WHAT THIS EXERCISE ASKS.
A. Based on the forum post on the circle mapping, decide whether each statement agrees with it: (i) the circle passes through O; (ii) the mapping used is w = z^2; (iii) the image of the circle in the w plane is a line. For each, answer yes or no and quote the deciding words.
B. List every point that the forum post on the circle mapping concludes is collinear.
C. Reproduce the part of the forum post on the circle mapping that opens with the words containing "EDIT: Here is" and closes with "therefore are collinear.".
-------- EXERCISE TEXT
Are you sure the last result is correct?

cutemouse · Nov 15, 2012

Re: HSC 2013 4U Marathon

Sy123 said:
Solution

There's another way to do this problem using mappings in complex analysis. It's WAY more elegant.

EDIT: Here is my sketch solution:

Let 'c' be the complex number representing centre of the circle. Then the equation of the circle is |z-c| = |c| (since the circle passes through O).

Define the mapping w=1/z

Then |1/w - c| = |c|

This leads to |w-1/c| = |w|

This represents a line (in the w plane that is the right bisector of the join from O to 1/c).

As z_1, z_2, z_3 lie on |z-c|=|c| therefore 1/z_1, 1/z_2 and 1/z_3 lie on |w-1/c| = |w| and therefore are collinear.
----------------
-------- ENTRIES PROVIDED
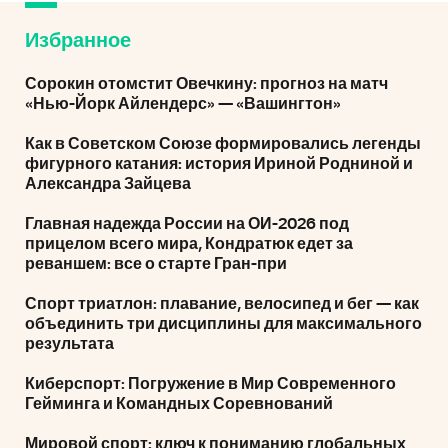
Избранное
Сорокин отомстит Овечкину: прогноз на матч
«Нью-Йорк Айлендерс» — «Вашингтон»
Как в Советском Союзе формировались легенды
фигурного катания: история Ириной Родниной и
Александра Зайцева
Главная надежда России на ОИ-2026 под
прицелом всего мира, Кондратюк едет за
реваншем: все о старте Гран-при
Спорт триатлон: плавание, велосипед и бег — как
объединить три дисциплины для максимального
результата
Киберспорт: Погружение в Мир Современного
Гейминга и Командных Соревнований
Мировой спорт: ключ к пониманию глобальных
----------------
SOLVED TASKS.
A.
(i) Yes: "since the circle passes through O"
(ii) No: "Define the mapping w=1/z"
(iii) Yes: "This represents a line"

B. 1/z_1, 1/z_2, 1/z_3

C.
EDIT: Here is my sketch solution:

Let 'c' be the complex number representing centre of the circle. Then the equation of the circle is |z-c| = |c| (since the circle passes through O).

Define the mapping w=1/z

Then |1/w - c| = |c|

This leads to |w-1/c| = |w|

This represents a line (in the w plane that is the right bisector of the join from O to 1/c).

As z_1, z_2, z_3 lie on |z-c|=|c| therefore 1/z_1, 1/z_2 and 1/z_3 lie on |w-1/c| = |w| and therefore are collinear.